#### [Excerpt to read]
+-------+
American writer, editor, and podcaster

Aisha Harris is an American writer, editor, and podcaster. She was a staff writer, editor and podcast host at Slate before moving to the New York Times in 2018 as an editor. Since 2020, she has been a co-host and reporter for the NPR show Pop Culture Happy Hour.

== Early life and education ==
Harris was born and raised in the state of Connecticut. Her father, Frank Harris III, is a professor and former journalist for the Hartford Courant. Her sister is author Zakiya Dalila Harris.

Harris earned a bachelor's degree in theater from Northwestern and a master's degree in cinema studies from NYU.

==Career==

Harris was a staff writer and editor at Slate from 2012 through 2018. She hosted the Slate podcast Represent from 2016 to 2018; the podcast covered media created by and/or about women, people of color, people with disabilities, and the LGBTQ community.
+-------+
#### [What you have to do]
Extend the biographical article on Aisha Harris past its last sentence, picking up from its account of her career.
+-------+
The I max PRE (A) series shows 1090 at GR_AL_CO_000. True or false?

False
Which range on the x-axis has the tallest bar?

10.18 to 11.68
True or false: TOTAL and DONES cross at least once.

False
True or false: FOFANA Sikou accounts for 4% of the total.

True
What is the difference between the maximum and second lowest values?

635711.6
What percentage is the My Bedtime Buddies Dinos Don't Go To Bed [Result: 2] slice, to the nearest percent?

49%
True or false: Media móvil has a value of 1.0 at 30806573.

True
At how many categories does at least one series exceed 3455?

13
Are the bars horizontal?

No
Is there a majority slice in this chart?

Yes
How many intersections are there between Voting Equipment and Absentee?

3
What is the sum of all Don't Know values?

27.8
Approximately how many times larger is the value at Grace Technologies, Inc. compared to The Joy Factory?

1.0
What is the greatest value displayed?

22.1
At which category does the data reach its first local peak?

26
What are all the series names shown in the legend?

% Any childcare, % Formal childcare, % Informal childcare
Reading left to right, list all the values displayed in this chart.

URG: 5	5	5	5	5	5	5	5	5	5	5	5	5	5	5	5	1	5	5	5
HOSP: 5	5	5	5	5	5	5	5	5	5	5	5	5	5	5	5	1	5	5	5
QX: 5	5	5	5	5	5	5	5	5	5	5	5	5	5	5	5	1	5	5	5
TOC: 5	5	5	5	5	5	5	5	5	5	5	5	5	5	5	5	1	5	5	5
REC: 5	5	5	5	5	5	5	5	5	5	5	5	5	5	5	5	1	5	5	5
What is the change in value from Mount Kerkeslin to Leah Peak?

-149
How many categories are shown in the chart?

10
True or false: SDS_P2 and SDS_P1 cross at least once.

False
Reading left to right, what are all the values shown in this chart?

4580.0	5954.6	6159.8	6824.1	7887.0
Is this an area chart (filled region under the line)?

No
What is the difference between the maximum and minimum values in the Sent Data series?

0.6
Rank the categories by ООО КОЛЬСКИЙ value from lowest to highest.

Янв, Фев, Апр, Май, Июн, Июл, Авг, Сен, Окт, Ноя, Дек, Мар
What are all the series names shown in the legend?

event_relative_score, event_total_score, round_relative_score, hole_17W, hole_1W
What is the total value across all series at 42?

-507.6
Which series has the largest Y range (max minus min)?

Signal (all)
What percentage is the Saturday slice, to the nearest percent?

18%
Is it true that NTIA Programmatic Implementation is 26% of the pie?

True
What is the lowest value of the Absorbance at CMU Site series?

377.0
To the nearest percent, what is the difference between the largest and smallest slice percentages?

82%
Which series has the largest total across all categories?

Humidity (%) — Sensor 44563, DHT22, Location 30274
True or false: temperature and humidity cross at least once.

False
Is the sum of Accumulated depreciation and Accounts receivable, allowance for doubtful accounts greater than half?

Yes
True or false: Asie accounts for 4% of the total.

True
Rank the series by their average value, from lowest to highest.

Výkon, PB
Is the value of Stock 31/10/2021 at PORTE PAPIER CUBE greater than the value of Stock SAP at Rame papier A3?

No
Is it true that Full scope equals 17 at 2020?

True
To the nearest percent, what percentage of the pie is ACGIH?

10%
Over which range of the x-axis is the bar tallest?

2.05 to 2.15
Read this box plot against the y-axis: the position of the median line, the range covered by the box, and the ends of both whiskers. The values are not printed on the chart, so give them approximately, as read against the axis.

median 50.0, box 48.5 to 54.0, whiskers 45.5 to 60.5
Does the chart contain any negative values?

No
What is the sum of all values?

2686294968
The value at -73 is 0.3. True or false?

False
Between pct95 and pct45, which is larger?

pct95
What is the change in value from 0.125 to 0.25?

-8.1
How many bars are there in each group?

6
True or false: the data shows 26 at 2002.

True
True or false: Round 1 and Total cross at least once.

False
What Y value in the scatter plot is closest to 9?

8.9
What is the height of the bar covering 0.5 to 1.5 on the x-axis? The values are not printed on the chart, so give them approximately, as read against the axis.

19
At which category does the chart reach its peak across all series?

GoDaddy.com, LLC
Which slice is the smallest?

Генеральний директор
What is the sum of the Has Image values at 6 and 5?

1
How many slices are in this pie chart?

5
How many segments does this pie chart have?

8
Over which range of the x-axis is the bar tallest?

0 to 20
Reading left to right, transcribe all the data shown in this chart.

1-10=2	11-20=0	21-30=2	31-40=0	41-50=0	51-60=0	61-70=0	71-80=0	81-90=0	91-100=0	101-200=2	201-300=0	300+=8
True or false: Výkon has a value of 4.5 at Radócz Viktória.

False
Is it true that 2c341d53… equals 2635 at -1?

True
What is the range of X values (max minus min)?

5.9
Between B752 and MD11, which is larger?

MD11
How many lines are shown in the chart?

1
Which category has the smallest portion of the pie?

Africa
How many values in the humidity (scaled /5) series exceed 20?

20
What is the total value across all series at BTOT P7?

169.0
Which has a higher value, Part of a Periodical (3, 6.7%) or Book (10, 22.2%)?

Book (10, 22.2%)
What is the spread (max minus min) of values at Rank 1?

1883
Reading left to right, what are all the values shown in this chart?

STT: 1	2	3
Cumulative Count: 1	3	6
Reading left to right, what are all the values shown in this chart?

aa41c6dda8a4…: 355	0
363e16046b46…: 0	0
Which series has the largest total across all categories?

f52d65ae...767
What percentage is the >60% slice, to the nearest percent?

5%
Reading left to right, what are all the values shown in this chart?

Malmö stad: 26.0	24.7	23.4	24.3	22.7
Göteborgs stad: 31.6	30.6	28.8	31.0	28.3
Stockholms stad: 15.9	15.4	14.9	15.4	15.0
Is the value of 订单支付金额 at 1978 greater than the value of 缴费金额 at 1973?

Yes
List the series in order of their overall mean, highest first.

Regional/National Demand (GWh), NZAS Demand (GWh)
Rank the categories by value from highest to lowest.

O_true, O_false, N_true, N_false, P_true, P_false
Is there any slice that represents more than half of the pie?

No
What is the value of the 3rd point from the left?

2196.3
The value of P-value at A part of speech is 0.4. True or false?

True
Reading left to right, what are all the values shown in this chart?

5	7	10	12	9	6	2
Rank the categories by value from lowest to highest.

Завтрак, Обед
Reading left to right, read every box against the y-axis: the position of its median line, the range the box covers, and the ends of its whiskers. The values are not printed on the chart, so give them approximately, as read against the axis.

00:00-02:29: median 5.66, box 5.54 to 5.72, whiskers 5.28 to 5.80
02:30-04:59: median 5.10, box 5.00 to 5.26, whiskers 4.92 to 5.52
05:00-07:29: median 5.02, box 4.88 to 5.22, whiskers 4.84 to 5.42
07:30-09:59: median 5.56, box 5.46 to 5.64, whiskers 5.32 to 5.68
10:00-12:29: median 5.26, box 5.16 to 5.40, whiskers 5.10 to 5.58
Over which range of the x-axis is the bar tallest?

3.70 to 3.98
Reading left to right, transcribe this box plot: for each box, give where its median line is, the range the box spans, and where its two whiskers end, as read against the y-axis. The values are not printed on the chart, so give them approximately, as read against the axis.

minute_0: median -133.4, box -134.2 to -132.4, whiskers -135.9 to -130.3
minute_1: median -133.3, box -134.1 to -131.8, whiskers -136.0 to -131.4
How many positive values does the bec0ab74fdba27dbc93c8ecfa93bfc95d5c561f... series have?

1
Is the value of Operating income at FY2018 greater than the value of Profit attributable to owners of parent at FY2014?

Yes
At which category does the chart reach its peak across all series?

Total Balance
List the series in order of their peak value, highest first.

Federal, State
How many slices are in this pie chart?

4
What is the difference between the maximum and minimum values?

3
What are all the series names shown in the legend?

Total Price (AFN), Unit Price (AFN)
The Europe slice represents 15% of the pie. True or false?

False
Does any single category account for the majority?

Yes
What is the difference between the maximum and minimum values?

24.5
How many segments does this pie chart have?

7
+-------+
#### [Your response]
Harris moved to the New York Times in 2018; first working as an assistant editor TV at the culture desk, and later as an editor and contributor to the Opinion section of the paper from 2019 to 2020. While at the Times, she joined a number of her colleagues at both the NYT and the Philadelphia Inquirer in a one-day walkout over issues in the newspapers' coverage of racial justice protests in 2020.

Since 2020, Harris has been a co-host of the NPR podcast Pop Culture Happy Hour with Linda Holmes, Stephen Thompson, and Glen Weldon.

=== Santa Claus and Megyn Kelly ===
In December 2013, Harris wrote a piece for Slate examining the cultural origins of Santa Claus and suggesting that the near-ubiquitous representation of Santa as white could be eschewed in favor of a wider symbol, such as an animal. In response to Harris's piece, Fox News anchor Megyn Kelly responded by asserting on her program The Kelly File that "Santa just is white", and stating that the same was true for Jesus Christ. Kelly's comments drew heavy criticism from a variety of news outlets; in response, Kelly accused her criticizers of "race-baiting". Harris appeared on CNN and criticized Kelly's response, stating that Kelly's statements simultaneously played the role of victim and that Kelly downplayed the comments as a joke after the initial backlash.